My friend Joe sent me a
link the other day, asking me what I thought about the whole idea of the ‘social gospel.’ The link is a WSJ article by
Joseph Loconte of the Ethics and Public Policy Center, discussing the legacy of the ‘founder’ of the social gospel,
Walter Rauschenbusch. I encourage you to read it, and thus I will not attempt to recap, other than to say that it is a remarkably precise analysis of the weaknesses of Rauschenbusch’s work. I have great affection for the brothers (Campolo, Wallis, Hauerwas) cited as lauding Rauschenbusch, but I suspect they are more familiar with his legacy than his actual theology.

As Loconte points out, Christianity does not have to be distorted in order to produce works of social justice; indeed, it cannot produce anything if it is eviscerated: “The Christian confession of faith, by itself, offers no guarantee that either individuals or societies will be transformed. But, for believers, not even the smallest steps forward can be taken without it.” This echoes my favorite Dallas Willard quote; in responding to Rodney King’s mid-L.A.-riot plea of “Can’t we just all get along?”, Willard replied, firmly but perhaps wistfully, “No, we can’t… not until we become the
kind of people who
can get along.” Social change will not occur without personal, spiritual change.

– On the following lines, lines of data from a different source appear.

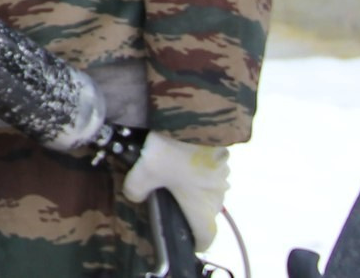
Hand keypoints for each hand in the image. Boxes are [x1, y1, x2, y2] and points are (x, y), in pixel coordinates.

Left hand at [121, 132, 229, 249]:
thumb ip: (136, 190)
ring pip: (210, 191)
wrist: (193, 117)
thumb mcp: (144, 172)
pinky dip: (199, 172)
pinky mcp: (223, 157)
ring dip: (196, 188)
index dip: (196, 242)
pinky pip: (211, 172)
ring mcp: (224, 175)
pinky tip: (182, 160)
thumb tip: (135, 197)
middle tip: (170, 202)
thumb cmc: (171, 153)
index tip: (185, 240)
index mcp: (203, 208)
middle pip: (207, 213)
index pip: (207, 237)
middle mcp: (218, 196)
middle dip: (191, 211)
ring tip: (173, 178)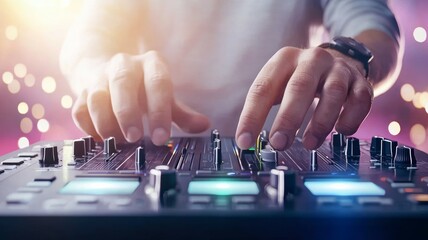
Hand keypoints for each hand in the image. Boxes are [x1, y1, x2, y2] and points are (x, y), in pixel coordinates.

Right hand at [71, 51, 209, 144]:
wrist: (104, 70)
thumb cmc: (141, 88)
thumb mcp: (164, 96)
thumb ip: (182, 113)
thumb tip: (203, 125)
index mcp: (150, 65)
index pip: (157, 83)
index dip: (160, 111)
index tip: (162, 138)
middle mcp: (123, 65)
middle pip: (122, 82)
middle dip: (127, 112)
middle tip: (134, 138)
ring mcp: (99, 76)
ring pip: (97, 96)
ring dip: (105, 122)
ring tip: (116, 141)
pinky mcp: (81, 91)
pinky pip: (80, 109)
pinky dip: (88, 127)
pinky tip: (100, 138)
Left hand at [236, 47, 373, 149]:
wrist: (342, 60)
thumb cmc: (301, 78)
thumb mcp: (278, 83)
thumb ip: (262, 107)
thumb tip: (245, 140)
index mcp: (284, 59)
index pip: (262, 88)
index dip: (252, 116)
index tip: (244, 141)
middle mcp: (312, 59)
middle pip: (299, 87)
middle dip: (288, 118)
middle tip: (278, 143)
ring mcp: (339, 69)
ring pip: (333, 93)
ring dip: (320, 123)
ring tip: (309, 143)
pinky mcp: (360, 82)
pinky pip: (360, 100)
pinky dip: (350, 118)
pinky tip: (341, 132)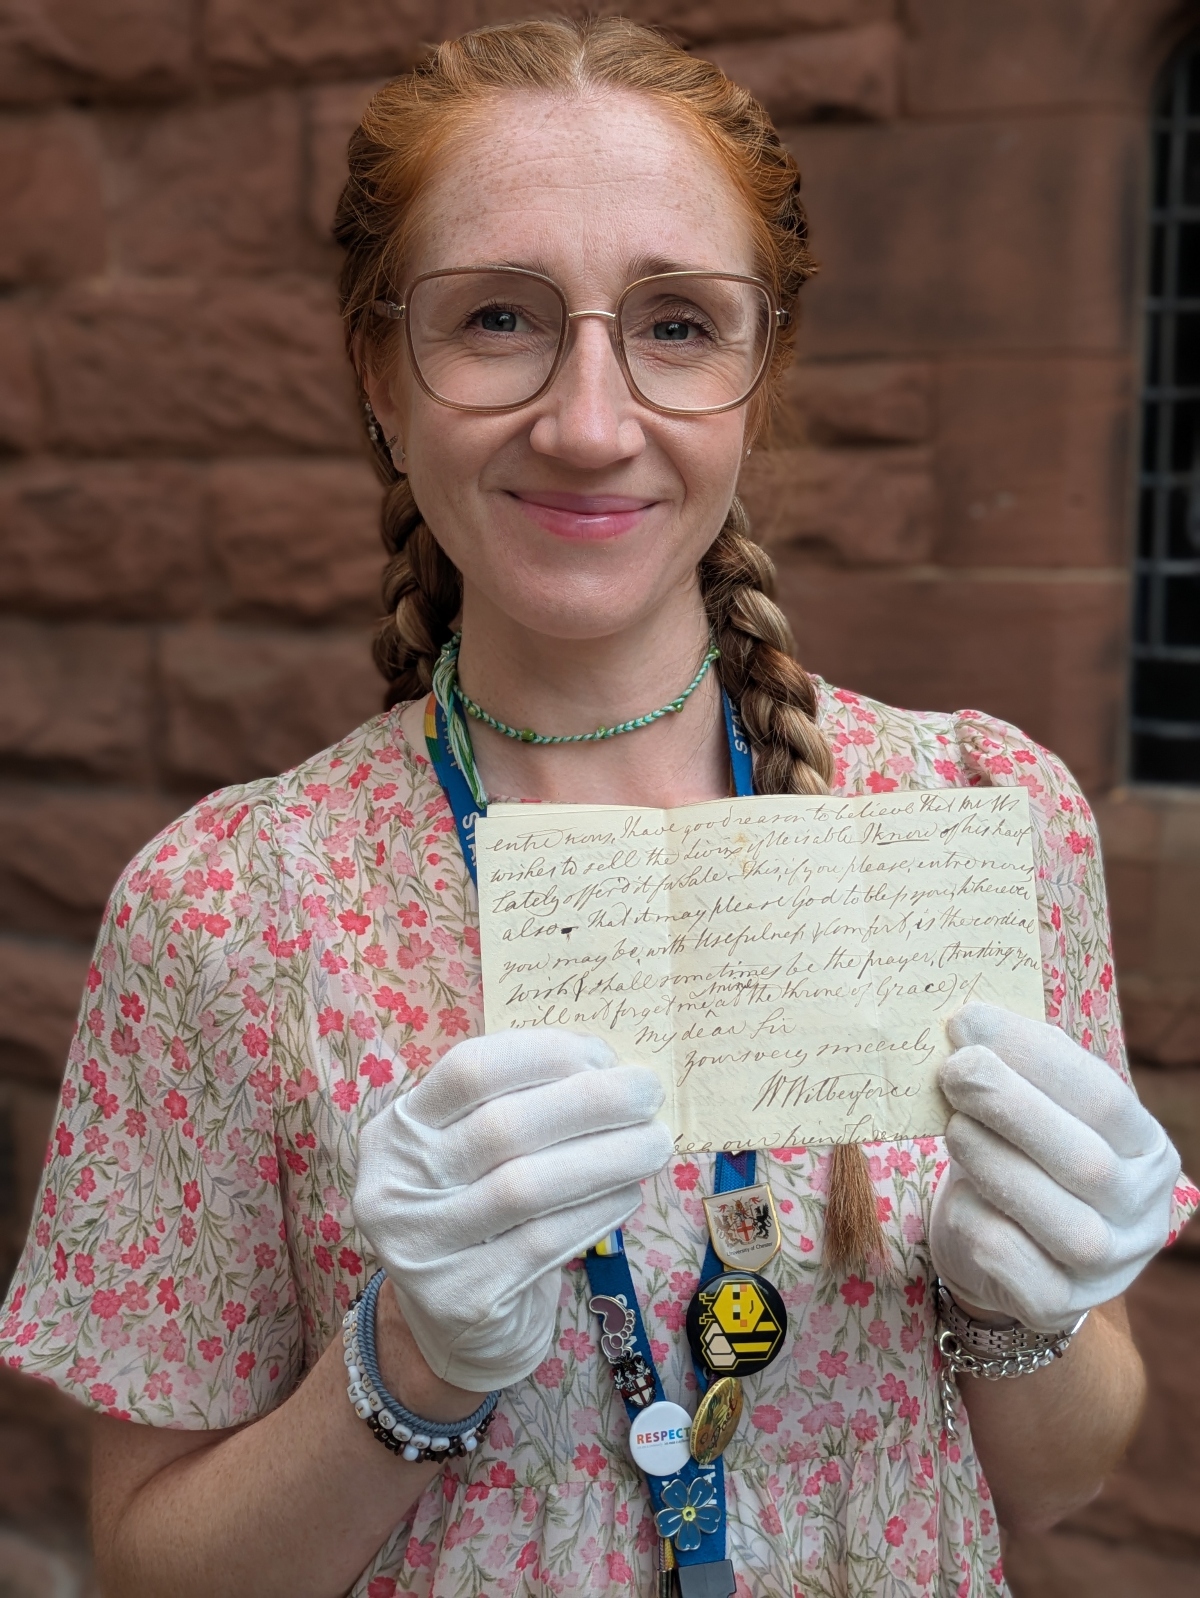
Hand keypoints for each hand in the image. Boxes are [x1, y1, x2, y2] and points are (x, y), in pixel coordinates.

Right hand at [352, 1028, 671, 1390]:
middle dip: (590, 1102)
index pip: (469, 1070)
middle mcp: (393, 1186)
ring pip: (527, 1186)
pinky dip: (596, 1212)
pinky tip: (628, 1195)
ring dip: (607, 1157)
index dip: (543, 1053)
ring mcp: (420, 1247)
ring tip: (655, 1143)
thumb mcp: (477, 1153)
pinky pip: (543, 1242)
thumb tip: (611, 1068)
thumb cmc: (484, 1216)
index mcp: (397, 1130)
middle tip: (648, 1093)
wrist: (459, 1327)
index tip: (602, 1056)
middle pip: (503, 1126)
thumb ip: (524, 1105)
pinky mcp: (461, 1299)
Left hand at [929, 1003, 1179, 1332]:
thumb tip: (969, 1023)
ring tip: (954, 1128)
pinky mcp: (1055, 1304)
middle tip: (954, 1070)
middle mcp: (1141, 1213)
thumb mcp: (1028, 1110)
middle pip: (1086, 1162)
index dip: (1035, 1056)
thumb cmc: (1016, 1158)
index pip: (1104, 1098)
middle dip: (1012, 1107)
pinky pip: (1014, 1261)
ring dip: (994, 1163)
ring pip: (1061, 1221)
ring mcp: (1106, 1268)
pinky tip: (961, 1197)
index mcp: (1146, 1150)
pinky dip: (979, 1221)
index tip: (971, 1023)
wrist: (997, 1249)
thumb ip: (1012, 1070)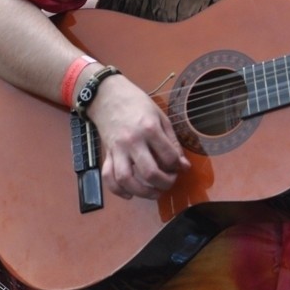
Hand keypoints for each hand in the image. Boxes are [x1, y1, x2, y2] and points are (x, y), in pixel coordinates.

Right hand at [87, 77, 190, 200]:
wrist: (108, 95)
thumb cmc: (137, 103)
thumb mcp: (160, 116)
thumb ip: (172, 141)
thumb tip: (183, 165)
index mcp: (149, 129)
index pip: (168, 156)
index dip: (178, 166)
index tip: (180, 167)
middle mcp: (132, 141)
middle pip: (149, 172)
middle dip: (164, 183)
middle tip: (170, 181)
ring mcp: (117, 149)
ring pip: (126, 179)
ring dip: (142, 192)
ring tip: (154, 192)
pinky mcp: (107, 154)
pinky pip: (108, 177)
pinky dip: (118, 190)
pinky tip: (130, 194)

The typical response of the evangelical church today to that last statement, however, makes the lionizing of Rauschenbusch understandable. For while it might be uncomfortable to admit, for most evangelicals, social change is not only secondary, it is unimportant or even the wrong direction. Any time or resources spent on justice, reform, or economic efforts would be better spent on evangelism.
But of course it is not evangelism
or social action, it is evangelism
and social action; better still, it is evangelism
as social action, and social action
as evangelism. I am encouraged that this generation of college students seems less tied up with either/or statements, and are willing to embrace the both/and, because the Christian work in this world is clearly to be a both/and.

And of course these are not new concerns; they surfaced even in the time of
John Wesley, and he had a stinging reply to questions raised by what Jesus says in Matthew 25:31ff. Wesley was asked by skeptical brethren, "what does it avail to feed or clothe men’s bodies, if they are just dropping into everlasting fire?" Wesley would then respond, "whether
they will finally be lost or saved,
you are expressly commanded to feed the hungry and clothe the naked. If you can, and do not... then whatever becomes of
them,
you shall go away into everlasting fire."